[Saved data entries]
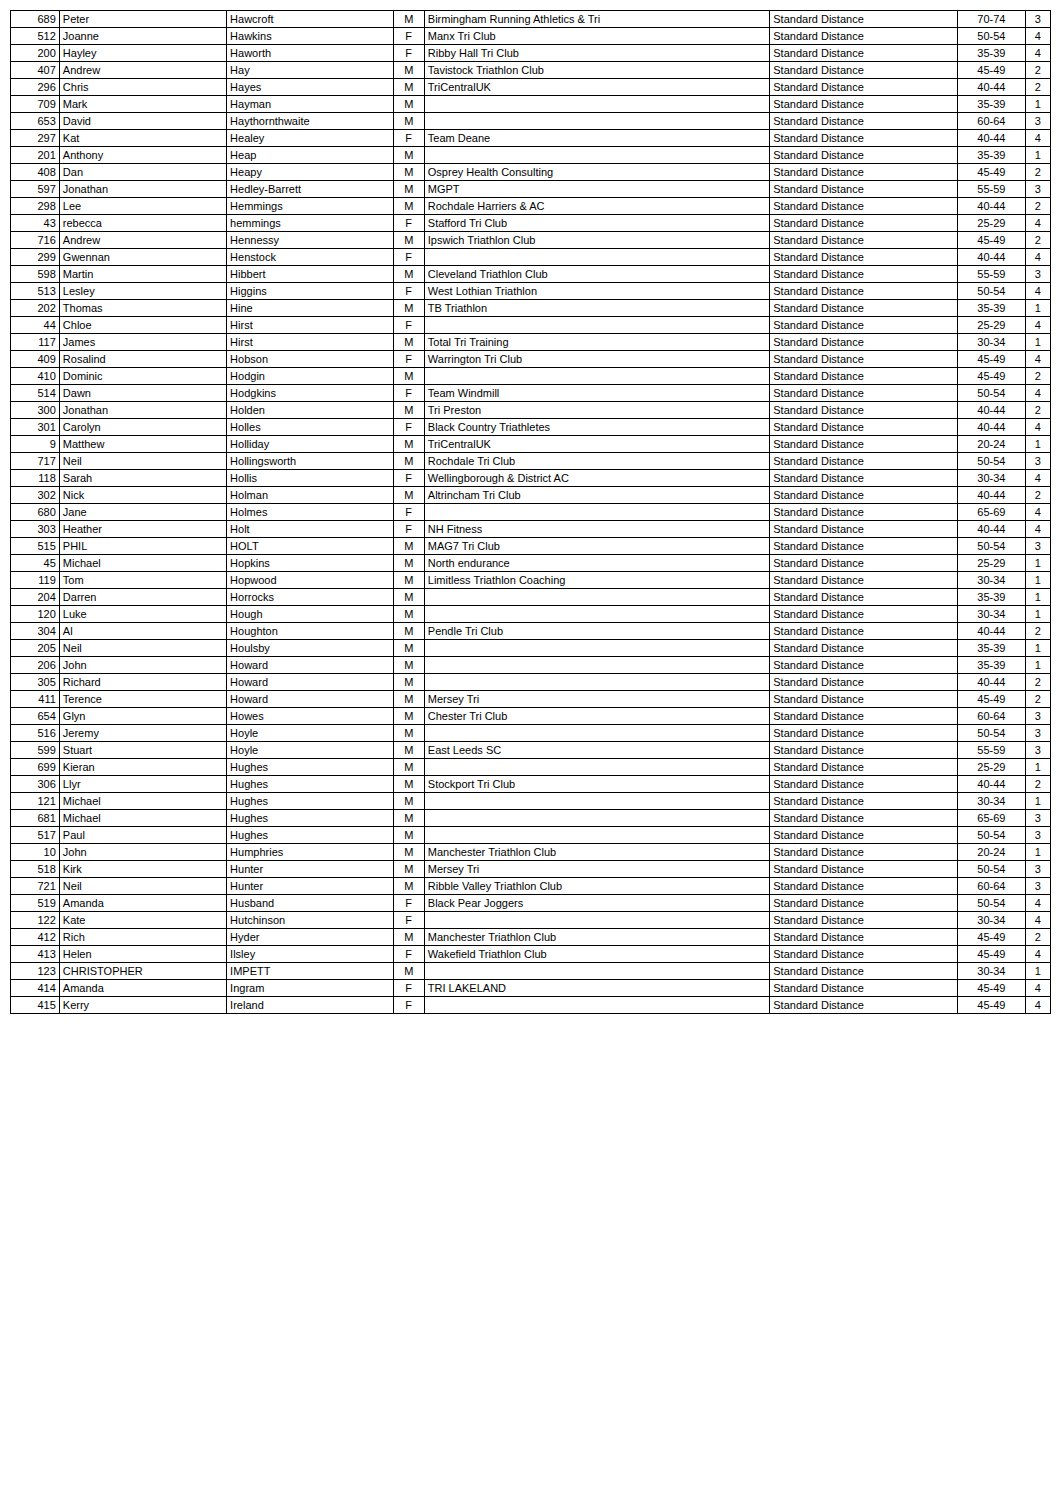| 689 | Peter | Hawcroft | M | Birmingham Running Athletics & Tri | Standard Distance | 70-74 | 3 |
| 512 | Joanne | Hawkins | F | Manx Tri Club | Standard Distance | 50-54 | 4 |
| 200 | Hayley | Haworth | F | Ribby Hall Tri Club | Standard Distance | 35-39 | 4 |
| 407 | Andrew | Hay | M | Tavistock Triathlon Club | Standard Distance | 45-49 | 2 |
| 296 | Chris | Hayes | M | TriCentralUK | Standard Distance | 40-44 | 2 |
| 709 | Mark | Hayman | M | | Standard Distance | 35-39 | 1 |
| 653 | David | Haythornthwaite | M | | Standard Distance | 60-64 | 3 |
| 297 | Kat | Healey | F | Team Deane | Standard Distance | 40-44 | 4 |
| 201 | Anthony | Heap | M | | Standard Distance | 35-39 | 1 |
| 408 | Dan | Heapy | M | Osprey Health Consulting | Standard Distance | 45-49 | 2 |
| 597 | Jonathan | Hedley-Barrett | M | MGPT | Standard Distance | 55-59 | 3 |
| 298 | Lee | Hemmings | M | Rochdale Harriers & AC | Standard Distance | 40-44 | 2 |
| 43 | rebecca | hemmings | F | Stafford Tri Club | Standard Distance | 25-29 | 4 |
| 716 | Andrew | Hennessy | M | Ipswich Triathlon Club | Standard Distance | 45-49 | 2 |
| 299 | Gwennan | Henstock | F | | Standard Distance | 40-44 | 4 |
| 598 | Martin | Hibbert | M | Cleveland Triathlon Club | Standard Distance | 55-59 | 3 |
| 513 | Lesley | Higgins | F | West Lothian Triathlon | Standard Distance | 50-54 | 4 |
| 202 | Thomas | Hine | M | TB Triathlon | Standard Distance | 35-39 | 1 |
| 44 | Chloe | Hirst | F | | Standard Distance | 25-29 | 4 |
| 117 | James | Hirst | M | Total Tri Training | Standard Distance | 30-34 | 1 |
| 409 | Rosalind | Hobson | F | Warrington Tri Club | Standard Distance | 45-49 | 4 |
| 410 | Dominic | Hodgin | M | | Standard Distance | 45-49 | 2 |
| 514 | Dawn | Hodgkins | F | Team Windmill | Standard Distance | 50-54 | 4 |
| 300 | Jonathan | Holden | M | Tri Preston | Standard Distance | 40-44 | 2 |
| 301 | Carolyn | Holles | F | Black Country Triathletes | Standard Distance | 40-44 | 4 |
| 9 | Matthew | Holliday | M | TriCentralUK | Standard Distance | 20-24 | 1 |
| 717 | Neil | Hollingsworth | M | Rochdale Tri Club | Standard Distance | 50-54 | 3 |
| 118 | Sarah | Hollis | F | Wellingborough & District AC | Standard Distance | 30-34 | 4 |
| 302 | Nick | Holman | M | Altrincham Tri Club | Standard Distance | 40-44 | 2 |
| 680 | Jane | Holmes | F | | Standard Distance | 65-69 | 4 |
| 303 | Heather | Holt | F | NH Fitness | Standard Distance | 40-44 | 4 |
| 515 | PHIL | HOLT | M | MAG7 Tri Club | Standard Distance | 50-54 | 3 |
| 45 | Michael | Hopkins | M | North endurance | Standard Distance | 25-29 | 1 |
| 119 | Tom | Hopwood | M | Limitless Triathlon Coaching | Standard Distance | 30-34 | 1 |
| 204 | Darren | Horrocks | M | | Standard Distance | 35-39 | 1 |
| 120 | Luke | Hough | M | | Standard Distance | 30-34 | 1 |
| 304 | Al | Houghton | M | Pendle Tri Club | Standard Distance | 40-44 | 2 |
| 205 | Neil | Houlsby | M | | Standard Distance | 35-39 | 1 |
| 206 | John | Howard | M | | Standard Distance | 35-39 | 1 |
| 305 | Richard | Howard | M | | Standard Distance | 40-44 | 2 |
| 411 | Terence | Howard | M | Mersey Tri | Standard Distance | 45-49 | 2 |
| 654 | Glyn | Howes | M | Chester Tri Club | Standard Distance | 60-64 | 3 |
| 516 | Jeremy | Hoyle | M | | Standard Distance | 50-54 | 3 |
| 599 | Stuart | Hoyle | M | East Leeds SC | Standard Distance | 55-59 | 3 |
| 699 | Kieran | Hughes | M | | Standard Distance | 25-29 | 1 |
| 306 | Llyr | Hughes | M | Stockport Tri Club | Standard Distance | 40-44 | 2 |
| 121 | Michael | Hughes | M | | Standard Distance | 30-34 | 1 |
| 681 | Michael | Hughes | M | | Standard Distance | 65-69 | 3 |
| 517 | Paul | Hughes | M | | Standard Distance | 50-54 | 3 |
| 10 | John | Humphries | M | Manchester Triathlon Club | Standard Distance | 20-24 | 1 |
| 518 | Kirk | Hunter | M | Mersey Tri | Standard Distance | 50-54 | 3 |
| 721 | Neil | Hunter | M | Ribble Valley Triathlon Club | Standard Distance | 60-64 | 3 |
| 519 | Amanda | Husband | F | Black Pear Joggers | Standard Distance | 50-54 | 4 |
| 122 | Kate | Hutchinson | F | | Standard Distance | 30-34 | 4 |
| 412 | Rich | Hyder | M | Manchester Triathlon Club | Standard Distance | 45-49 | 2 |
| 413 | Helen | Ilsley | F | Wakefield Triathlon Club | Standard Distance | 45-49 | 4 |
| 123 | CHRISTOPHER | IMPETT | M | | Standard Distance | 30-34 | 1 |
| 414 | Amanda | Ingram | F | TRI LAKELAND | Standard Distance | 45-49 | 4 |
| 415 | Kerry | Ireland | F | | Standard Distance | 45-49 | 4 |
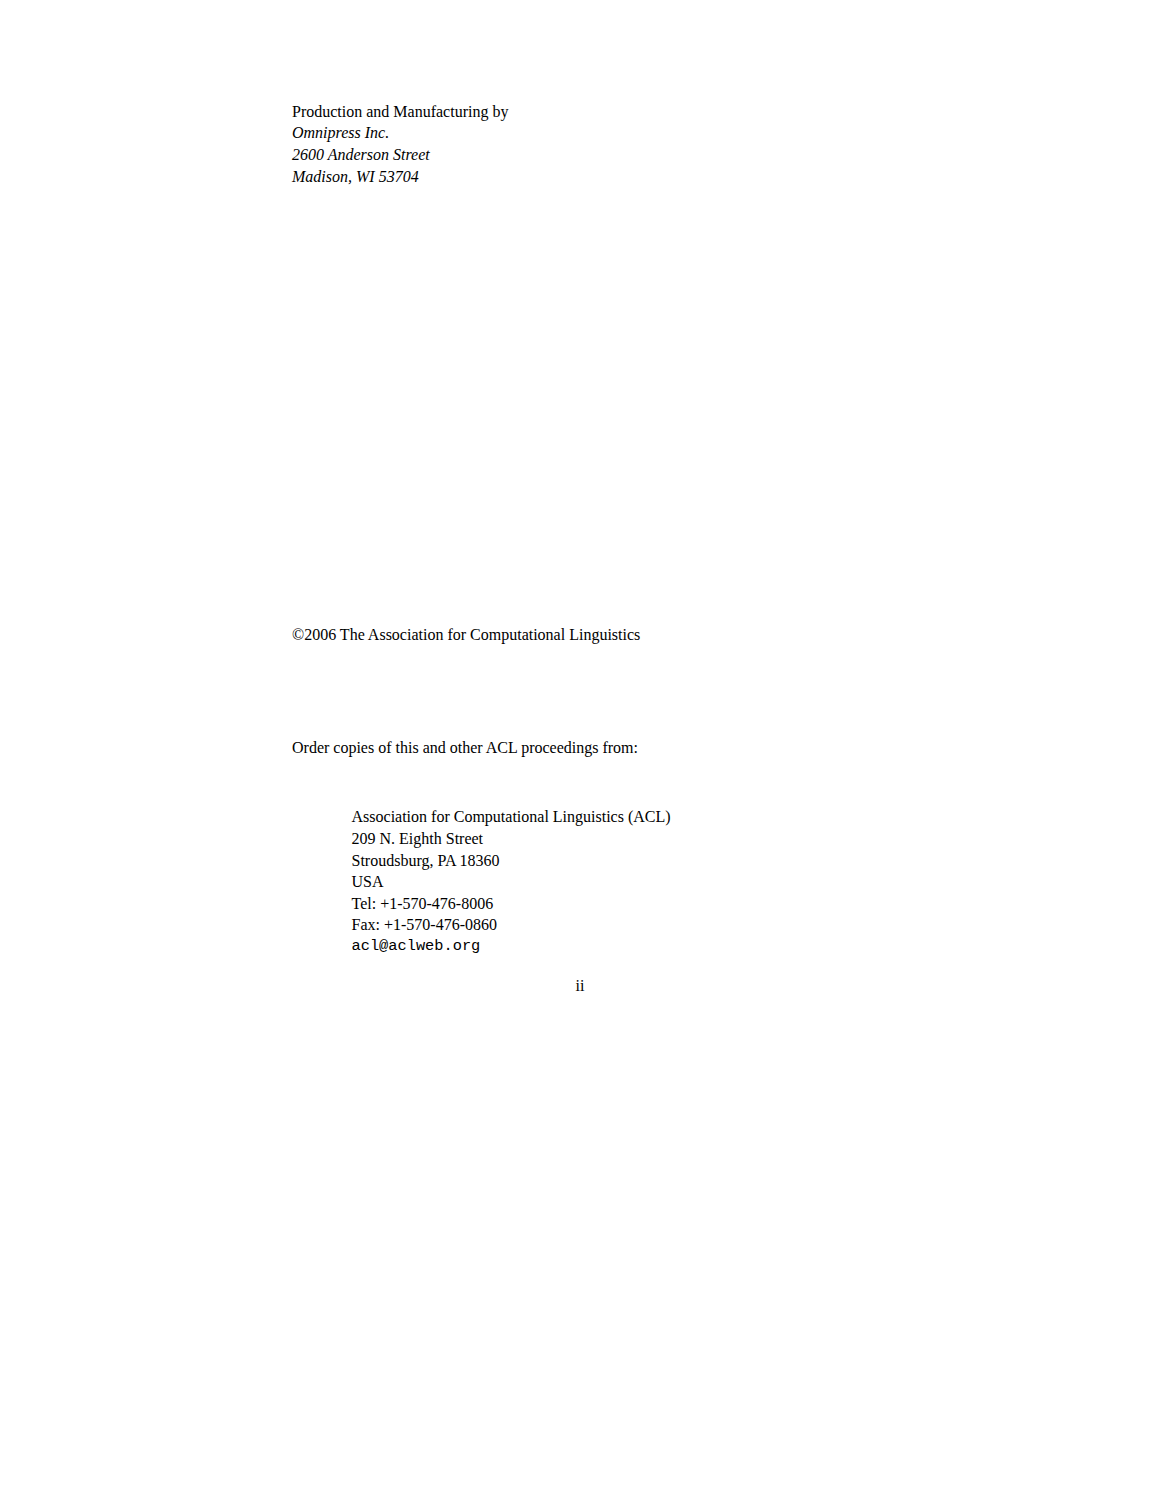Production and Manufacturing by
Omnipress Inc.
2600 Anderson Street
Madison, WI 53704
©2006 The Association for Computational Linguistics
Order copies of this and other ACL proceedings from:
Association for Computational Linguistics (ACL)
209 N. Eighth Street
Stroudsburg, PA 18360
USA
Tel: +1-570-476-8006
Fax: +1-570-476-0860
acl@aclweb.org
ii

WHAT THE TASK REQUIRES: From the entries above, collect every line with the string "Rochdale" in it.

REPLY TO THE TASK:
| 298 | Lee | Hemmings | M | Rochdale Harriers & AC | Standard Distance | 40-44 | 2 |
| 717 | Neil | Hollingsworth | M | Rochdale Tri Club | Standard Distance | 50-54 | 3 |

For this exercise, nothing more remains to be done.